:: Selected text ::
== == ==
Open MPI logo

Open MPI User's Mailing List Archives

  |   Home   |   Support   |   FAQ   |   all Open MPI User's mailing list

Subject: Re: [OMPI users] Running application with MPI_Comm_spawn() in multithreaded environment
From: Ralph Castain (rhc_at_[hidden])
Date: 2008-09-30 16:43:27


Hi Roberto

There is something wrong with this cmd line - perhaps it wasn't copied
correctly?

mpirun --verbose --debug-daemons --mca obl -np 1 -wdir `pwd`
testmaster 10000 $PBS_NODEFILE

Specifically, the following is incomplete: --mca obl

I'm not sure if this is the problem or not, but I am unaware of such
an option and believe it could cause mpirun to become confused.

Ralph

On Sep 30, 2008, at 8:24 AM, Roberto Fichera wrote:

> Roberto Fichera ha scritto:
>> Hi All on the list,
>>
>> I'm trying to execute dynamic MPI applications using
>> MPI_Comm_spawn().
>> The application I'm using for tests, basically is
>> composed by a master, which spawn a slave in each assigned node in a
>> multithreading fashion. The master is started with a
>> number of jobs to perform and a filename, containing the list of
>> assigned nodes. The idea is to handle all the dispatching
>> logic within the application, so that the master will try to take as
>> busy as possible each assigned node. Said that, for each spawned
>> job, the master allocate a thread for spawning and handling the
>> communication, than generate a random number, send it to the
>> slave which simply send it back to the master. Finally the slave
>> terminate its job and the relative node become free for a new one.
>> The things will continue until all the requested jobs are done.
>>
>> The test program I'm using *doesn't* work flawless in mpich2
>> because it
>> has a ~24k spawned job limitation, due to a monotonically
>> increasing of its internal context id which basically stops the
>> application due to a library internal overflow. The internal
>> context id,
>> allocated
>> for each terminated spawned job, are never recycled at moment. The
>> unique MPI-2 implementation, so supporting MPI_Comm_spawn(),
>> which was able to complete the test is currently the HP MPI. So now I
>> would start to check OpenMPI if it's suitable for our dynamic
>> parallel
>> applications.
== == ==
:: Information given ::
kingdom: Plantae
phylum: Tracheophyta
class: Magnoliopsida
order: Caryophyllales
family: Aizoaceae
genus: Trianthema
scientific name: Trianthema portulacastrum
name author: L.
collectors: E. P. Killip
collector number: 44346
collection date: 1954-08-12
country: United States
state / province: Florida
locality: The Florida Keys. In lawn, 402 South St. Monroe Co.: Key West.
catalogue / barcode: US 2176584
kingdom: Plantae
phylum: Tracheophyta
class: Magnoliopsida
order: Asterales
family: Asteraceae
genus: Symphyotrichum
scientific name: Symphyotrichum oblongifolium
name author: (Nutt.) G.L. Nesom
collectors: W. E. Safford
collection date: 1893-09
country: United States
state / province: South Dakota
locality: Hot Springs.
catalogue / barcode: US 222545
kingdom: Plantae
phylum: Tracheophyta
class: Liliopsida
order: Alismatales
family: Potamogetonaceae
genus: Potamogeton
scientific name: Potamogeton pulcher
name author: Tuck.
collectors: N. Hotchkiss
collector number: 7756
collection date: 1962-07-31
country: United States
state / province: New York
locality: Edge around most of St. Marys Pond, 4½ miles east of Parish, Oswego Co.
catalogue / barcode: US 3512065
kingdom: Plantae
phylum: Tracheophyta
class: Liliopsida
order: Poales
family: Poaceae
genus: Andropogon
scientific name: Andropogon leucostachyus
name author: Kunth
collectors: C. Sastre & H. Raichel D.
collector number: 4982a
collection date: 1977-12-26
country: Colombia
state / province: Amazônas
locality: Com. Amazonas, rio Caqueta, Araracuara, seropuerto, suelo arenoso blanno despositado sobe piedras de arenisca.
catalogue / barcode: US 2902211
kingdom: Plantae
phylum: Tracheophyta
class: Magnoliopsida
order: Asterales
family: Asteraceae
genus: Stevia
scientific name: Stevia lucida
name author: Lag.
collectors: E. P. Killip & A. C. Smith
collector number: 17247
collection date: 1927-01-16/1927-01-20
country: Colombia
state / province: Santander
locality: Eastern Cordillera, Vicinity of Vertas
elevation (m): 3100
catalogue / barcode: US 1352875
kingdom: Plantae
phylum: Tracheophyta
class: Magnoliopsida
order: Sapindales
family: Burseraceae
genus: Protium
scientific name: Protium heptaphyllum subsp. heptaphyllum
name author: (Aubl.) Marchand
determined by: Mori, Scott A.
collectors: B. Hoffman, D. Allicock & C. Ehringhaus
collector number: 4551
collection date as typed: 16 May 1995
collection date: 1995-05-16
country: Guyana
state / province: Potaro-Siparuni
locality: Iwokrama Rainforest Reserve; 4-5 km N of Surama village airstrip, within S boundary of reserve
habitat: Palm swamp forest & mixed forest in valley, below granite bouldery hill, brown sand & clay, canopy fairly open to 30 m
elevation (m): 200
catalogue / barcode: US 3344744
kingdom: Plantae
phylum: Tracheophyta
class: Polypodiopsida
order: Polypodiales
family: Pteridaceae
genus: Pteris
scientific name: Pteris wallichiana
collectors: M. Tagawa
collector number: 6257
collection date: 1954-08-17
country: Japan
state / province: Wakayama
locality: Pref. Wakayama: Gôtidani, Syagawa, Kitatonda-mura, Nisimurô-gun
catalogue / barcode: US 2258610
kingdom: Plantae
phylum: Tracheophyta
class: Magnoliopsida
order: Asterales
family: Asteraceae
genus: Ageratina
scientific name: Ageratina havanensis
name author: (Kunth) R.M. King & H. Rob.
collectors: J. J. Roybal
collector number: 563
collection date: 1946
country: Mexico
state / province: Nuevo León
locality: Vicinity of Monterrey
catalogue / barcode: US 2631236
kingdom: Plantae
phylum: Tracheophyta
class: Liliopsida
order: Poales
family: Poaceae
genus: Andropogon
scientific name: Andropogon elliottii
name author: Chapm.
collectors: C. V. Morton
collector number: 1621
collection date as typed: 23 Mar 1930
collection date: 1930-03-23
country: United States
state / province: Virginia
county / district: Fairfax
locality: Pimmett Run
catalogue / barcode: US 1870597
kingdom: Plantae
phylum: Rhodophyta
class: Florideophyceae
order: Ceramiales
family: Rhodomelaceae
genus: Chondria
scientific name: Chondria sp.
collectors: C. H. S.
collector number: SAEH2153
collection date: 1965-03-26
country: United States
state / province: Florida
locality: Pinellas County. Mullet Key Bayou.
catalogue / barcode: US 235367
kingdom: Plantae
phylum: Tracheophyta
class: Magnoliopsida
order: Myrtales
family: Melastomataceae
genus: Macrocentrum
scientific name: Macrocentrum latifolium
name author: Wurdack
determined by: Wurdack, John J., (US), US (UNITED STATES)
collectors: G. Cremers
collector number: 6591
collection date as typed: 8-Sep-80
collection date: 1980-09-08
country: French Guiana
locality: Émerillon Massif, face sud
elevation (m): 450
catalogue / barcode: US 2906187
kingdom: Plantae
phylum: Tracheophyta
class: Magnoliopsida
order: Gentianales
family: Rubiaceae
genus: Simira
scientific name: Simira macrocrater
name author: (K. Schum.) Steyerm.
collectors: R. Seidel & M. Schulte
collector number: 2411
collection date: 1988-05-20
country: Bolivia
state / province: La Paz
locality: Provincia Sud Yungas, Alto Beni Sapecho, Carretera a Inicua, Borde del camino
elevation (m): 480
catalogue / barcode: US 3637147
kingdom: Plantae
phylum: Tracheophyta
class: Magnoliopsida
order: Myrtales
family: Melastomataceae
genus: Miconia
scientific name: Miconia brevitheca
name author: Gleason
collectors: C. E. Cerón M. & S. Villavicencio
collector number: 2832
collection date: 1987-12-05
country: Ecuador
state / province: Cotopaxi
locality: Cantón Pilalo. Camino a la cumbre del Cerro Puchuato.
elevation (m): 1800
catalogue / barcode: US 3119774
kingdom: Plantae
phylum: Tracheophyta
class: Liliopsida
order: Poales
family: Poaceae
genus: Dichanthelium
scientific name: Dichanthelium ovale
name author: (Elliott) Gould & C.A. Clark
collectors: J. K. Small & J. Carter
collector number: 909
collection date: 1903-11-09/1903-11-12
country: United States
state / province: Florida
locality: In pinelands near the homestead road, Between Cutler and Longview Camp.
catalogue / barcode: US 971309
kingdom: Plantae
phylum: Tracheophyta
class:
== == ==
:: What is asked ::
- A) Decide whether each statement below agrees with the Open MPI thread. Answer yes or no for each, and quote the words of the thread that settle it.
(i) The reply names "--mca obl" as the incomplete part of the command line.
(ii) In mpich2, the internal context ids of terminated spawned jobs are recycled.
(iii) HP MPI completed the test program.
- B) Return the stretch of the Open MPI thread from "Open MPI User's Mailing List Archives" through "Ralph Castain (rhc_at_[hidden])", word for word.

:: Answers per task ::
- A)
(i) Yes: "Specifically, the following is incomplete: --mca obl"
(ii) No: "are never recycled at moment"
(iii) Yes: "which was able to complete the test is currently the HP MPI"

- B)
Open MPI User's Mailing List Archives

  |   Home   |   Support   |   FAQ   |   all Open MPI User's mailing list

Subject: Re: [OMPI users] Running application with MPI_Comm_spawn() in multithreaded environment
From: Ralph Castain (rhc_at_[hidden])